**Work instructions:** Identify all lines below that hold "along" and collect them.

---

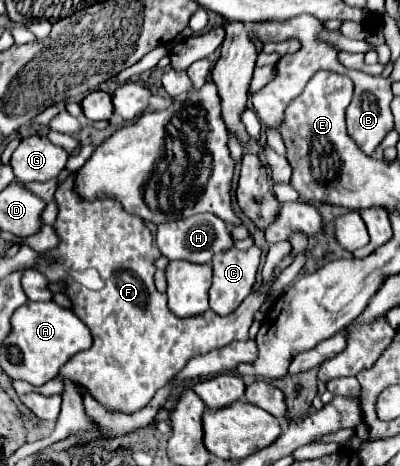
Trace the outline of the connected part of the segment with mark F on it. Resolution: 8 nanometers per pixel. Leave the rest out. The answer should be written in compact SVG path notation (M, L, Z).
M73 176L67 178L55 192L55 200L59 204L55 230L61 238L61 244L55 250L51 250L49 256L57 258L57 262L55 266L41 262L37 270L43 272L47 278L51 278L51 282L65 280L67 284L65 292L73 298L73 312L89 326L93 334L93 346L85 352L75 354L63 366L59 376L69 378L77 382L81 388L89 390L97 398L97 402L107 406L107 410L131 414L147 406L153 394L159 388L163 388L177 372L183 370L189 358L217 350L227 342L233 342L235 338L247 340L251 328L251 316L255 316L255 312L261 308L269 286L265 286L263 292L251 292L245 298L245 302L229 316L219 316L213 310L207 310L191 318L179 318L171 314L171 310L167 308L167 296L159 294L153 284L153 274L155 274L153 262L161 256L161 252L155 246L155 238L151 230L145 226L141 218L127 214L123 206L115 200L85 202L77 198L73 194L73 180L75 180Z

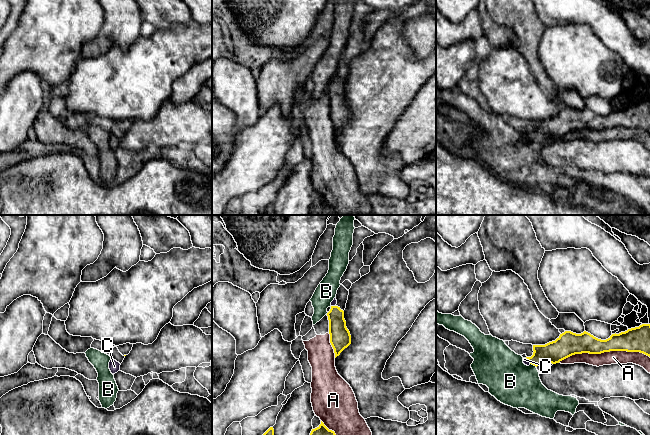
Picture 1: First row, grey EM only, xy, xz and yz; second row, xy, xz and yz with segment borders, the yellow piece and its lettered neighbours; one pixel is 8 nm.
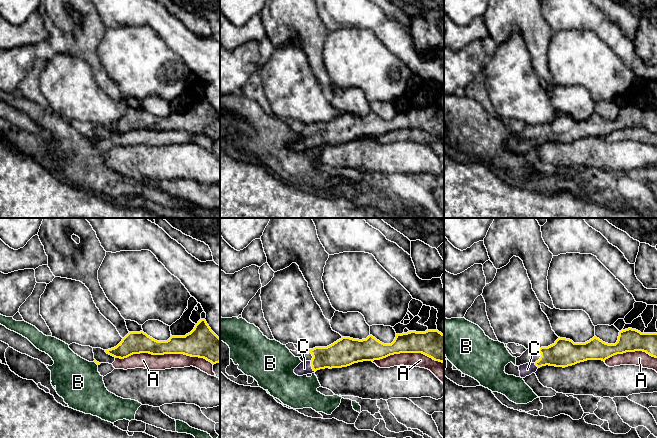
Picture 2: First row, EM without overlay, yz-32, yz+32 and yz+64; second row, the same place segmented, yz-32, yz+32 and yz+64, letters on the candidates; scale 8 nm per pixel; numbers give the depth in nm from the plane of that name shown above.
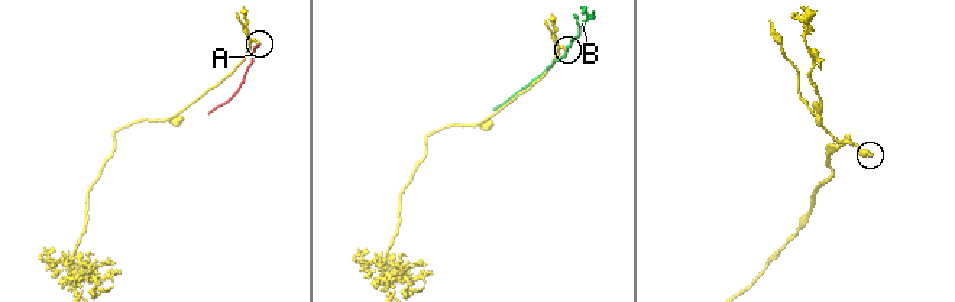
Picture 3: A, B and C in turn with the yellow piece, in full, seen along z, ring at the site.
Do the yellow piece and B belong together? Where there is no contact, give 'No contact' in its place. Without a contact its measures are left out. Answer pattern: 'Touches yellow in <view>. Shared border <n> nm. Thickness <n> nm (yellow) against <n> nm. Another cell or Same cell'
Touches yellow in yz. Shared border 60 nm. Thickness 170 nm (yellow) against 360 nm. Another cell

---

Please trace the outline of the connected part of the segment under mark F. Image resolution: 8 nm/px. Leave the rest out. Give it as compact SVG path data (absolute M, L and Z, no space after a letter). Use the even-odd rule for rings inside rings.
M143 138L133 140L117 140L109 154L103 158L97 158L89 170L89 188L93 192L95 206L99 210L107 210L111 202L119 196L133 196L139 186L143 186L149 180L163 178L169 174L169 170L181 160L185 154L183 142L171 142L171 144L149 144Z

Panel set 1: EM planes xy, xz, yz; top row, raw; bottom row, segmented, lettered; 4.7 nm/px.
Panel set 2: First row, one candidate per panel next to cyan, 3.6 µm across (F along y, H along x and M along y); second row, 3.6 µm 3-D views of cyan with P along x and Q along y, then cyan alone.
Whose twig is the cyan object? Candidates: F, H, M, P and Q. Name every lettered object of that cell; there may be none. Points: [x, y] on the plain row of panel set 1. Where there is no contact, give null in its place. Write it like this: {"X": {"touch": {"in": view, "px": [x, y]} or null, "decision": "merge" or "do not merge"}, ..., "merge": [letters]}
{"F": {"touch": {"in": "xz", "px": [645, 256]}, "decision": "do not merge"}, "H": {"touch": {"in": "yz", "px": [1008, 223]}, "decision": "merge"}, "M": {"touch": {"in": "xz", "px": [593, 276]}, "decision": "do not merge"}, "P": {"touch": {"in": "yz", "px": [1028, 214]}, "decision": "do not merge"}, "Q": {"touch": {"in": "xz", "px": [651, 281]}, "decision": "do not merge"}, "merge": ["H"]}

---

**Output for this exercise:**
Picture 3: A, B and C in turn with the yellow piece, in full, seen along z, ring at the site.
Panel set 2: First row, one candidate per panel next to cyan, 3.6 µm across (F along y, H along x and M along y); second row, 3.6 µm 3-D views of cyan with P along x and Q along y, then cyan alone.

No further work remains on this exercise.